Evolutionarily conserved residues at an oligomerization interface of the influenza A virus neuraminidase are essential for viral survival

•Twenty-one amino acids at NA were identified as crucial residues for viral survival.•Lack of NA enzymatic activity is not a sole factor in influenza viral lethality.•Ala substitution at the NA oligomerization interface disrupts the stability of the NA dimer/tetramer.•The oligomerization of NA is important for viral viability.

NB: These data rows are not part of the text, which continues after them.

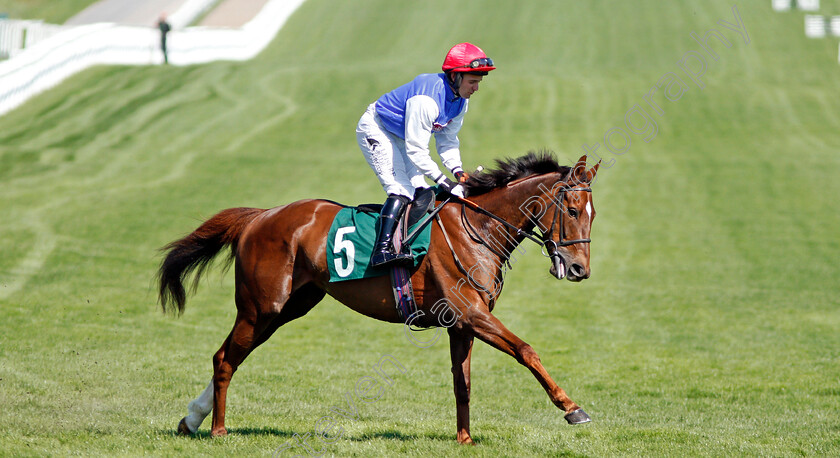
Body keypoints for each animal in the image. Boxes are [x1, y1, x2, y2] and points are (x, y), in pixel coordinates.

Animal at [158, 152, 600, 446]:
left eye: (593, 214)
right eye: (572, 209)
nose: (580, 269)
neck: (477, 228)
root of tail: (259, 216)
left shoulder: (462, 323)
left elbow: (463, 383)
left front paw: (464, 439)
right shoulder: (471, 313)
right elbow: (527, 351)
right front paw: (572, 408)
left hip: (285, 310)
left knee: (231, 355)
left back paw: (191, 421)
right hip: (259, 307)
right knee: (224, 359)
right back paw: (217, 429)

Neuraminidase (NA) is a homotetramer viral surface glycoprotein that is essential for virus release during influenza virus infections. Previous studies have not explored why influenza NA forms a tetramer when the bacterial monomer NA already exhibits excellent NA enzymatic activity levels. In this study, we focused on 28 highly conserved residues among all NA subtypes, identifying 21 of 28 positions as crucial residues for viral survival by using reverse genetics. Maintaining NA enzymatic activity levels is critical and numerous conserved residues were located at the oligomerization interface; however, these mutations did not affect NA enzymatic activity levels or NA cellular localization, but rather affected the stability of NA oligomerization, suggesting that the oligomerization of NA is essential for viral viability. An increased understanding of the biological functions of NA, in particular NA oligomerization, could facilitate an alternative design for antivirals to combat influenza virus infections.